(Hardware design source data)

☆ ☆ ☆ ☆

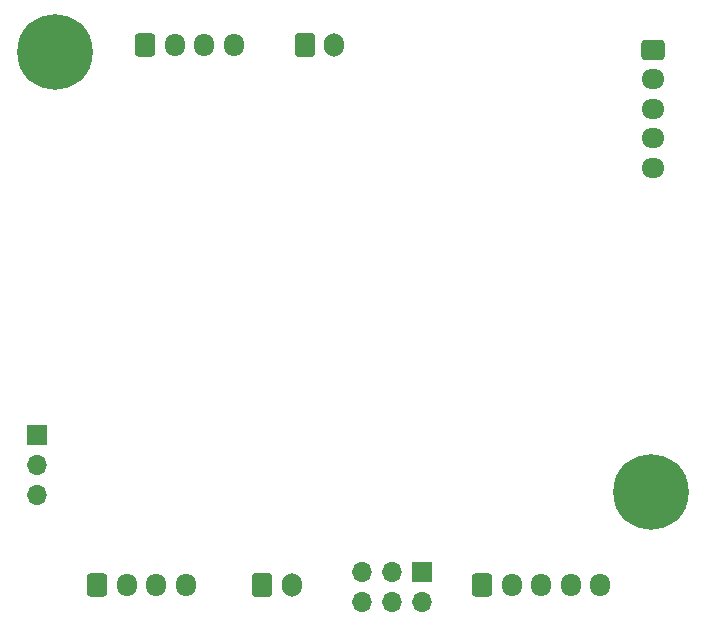
<source format=gbr>
%TF.GenerationSoftware,KiCad,Pcbnew,7.0.8*%
%TF.CreationDate,2023-12-29T15:21:52+01:00*%
%TF.ProjectId,Programmer,50726f67-7261-46d6-9d65-722e6b696361,rev?*%
%TF.SameCoordinates,Original*%
%TF.FileFunction,Soldermask,Bot*%
%TF.FilePolarity,Negative*%
%FSLAX46Y46*%
G04 Gerber Fmt 4.6, Leading zero omitted, Abs format (unit mm)*
G04 Created by KiCad (PCBNEW 7.0.8) date 2023-12-29 15:21:52*
%MOMM*%
%LPD*%
G01*
G04 APERTURE LIST*
G04 Aperture macros list*
%AMRoundRect*
0 Rectangle with rounded corners*
0 $1 Rounding radius*
0 $2 $3 $4 $5 $6 $7 $8 $9 X,Y pos of 4 corners*
0 Add a 4 corners polygon primitive as box body*
4,1,4,$2,$3,$4,$5,$6,$7,$8,$9,$2,$3,0*
0 Add four circle primitives for the rounded corners*
1,1,$1+$1,$2,$3*
1,1,$1+$1,$4,$5*
1,1,$1+$1,$6,$7*
1,1,$1+$1,$8,$9*
0 Add four rect primitives between the rounded corners*
20,1,$1+$1,$2,$3,$4,$5,0*
20,1,$1+$1,$4,$5,$6,$7,0*
20,1,$1+$1,$6,$7,$8,$9,0*
20,1,$1+$1,$8,$9,$2,$3,0*%
G04 Aperture macros list end*
%ADD10C,0.800000*%
%ADD11C,6.400000*%
%ADD12RoundRect,0.250000X-0.725000X0.600000X-0.725000X-0.600000X0.725000X-0.600000X0.725000X0.600000X0*%
%ADD13O,1.950000X1.700000*%
%ADD14R,1.700000X1.700000*%
%ADD15O,1.700000X1.700000*%
%ADD16RoundRect,0.250000X-0.600000X-0.750000X0.600000X-0.750000X0.600000X0.750000X-0.600000X0.750000X0*%
%ADD17O,1.700000X2.000000*%
%ADD18RoundRect,0.250000X-0.600000X-0.725000X0.600000X-0.725000X0.600000X0.725000X-0.600000X0.725000X0*%
%ADD19O,1.700000X1.950000*%
G04 APERTURE END LIST*
D10*
%TO.C,H1*%
X71200000Y-39589000D03*
X71902944Y-37891944D03*
X71902944Y-41286056D03*
X73600000Y-37189000D03*
D11*
X73600000Y-39589000D03*
D10*
X73600000Y-41989000D03*
X75297056Y-37891944D03*
X75297056Y-41286056D03*
X76000000Y-39589000D03*
%TD*%
%TO.C,H2*%
X121665056Y-76846056D03*
X122368000Y-75149000D03*
X122368000Y-78543112D03*
X124065056Y-74446056D03*
D11*
X124065056Y-76846056D03*
D10*
X124065056Y-79246056D03*
X125762112Y-75149000D03*
X125762112Y-78543112D03*
X126465056Y-76846056D03*
%TD*%
D12*
%TO.C,J6*%
X124290000Y-39360000D03*
D13*
X124290000Y-41860000D03*
X124290000Y-44360000D03*
X124290000Y-46860000D03*
X124290000Y-49360000D03*
%TD*%
D14*
%TO.C,J1*%
X104740000Y-83580000D03*
D15*
X104740000Y-86120000D03*
X102200000Y-83580000D03*
X102200000Y-86120000D03*
X99660000Y-83580000D03*
X99660000Y-86120000D03*
%TD*%
D16*
%TO.C,J2*%
X94790000Y-38945000D03*
D17*
X97290000Y-38945000D03*
%TD*%
D18*
%TO.C,J3*%
X109800000Y-84720000D03*
D19*
X112300000Y-84720000D03*
X114800000Y-84720000D03*
X117300000Y-84720000D03*
X119800000Y-84720000D03*
%TD*%
D16*
%TO.C,J8*%
X91200000Y-84720000D03*
D17*
X93700000Y-84720000D03*
%TD*%
D18*
%TO.C,J7*%
X77200000Y-84720000D03*
D19*
X79700000Y-84720000D03*
X82200000Y-84720000D03*
X84700000Y-84720000D03*
%TD*%
D14*
%TO.C,J5*%
X72100000Y-71940000D03*
D15*
X72100000Y-74480000D03*
X72100000Y-77020000D03*
%TD*%
D18*
%TO.C,J4*%
X81290000Y-38955000D03*
D19*
X83790000Y-38955000D03*
X86290000Y-38955000D03*
X88790000Y-38955000D03*
%TD*%
M02*

</source>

☆ ☆ ☆ ☆

**Exercise instructions:** Only the lines containing "corners" are needed; copy each of them from the data.

**Your solution:**
0 Rectangle with rounded corners*
0 $2 $3 $4 $5 $6 $7 $8 $9 X,Y pos of 4 corners*
0 Add a 4 corners polygon primitive as box body*
0 Add four circle primitives for the rounded corners*
0 Add four rect primitives between the rounded corners*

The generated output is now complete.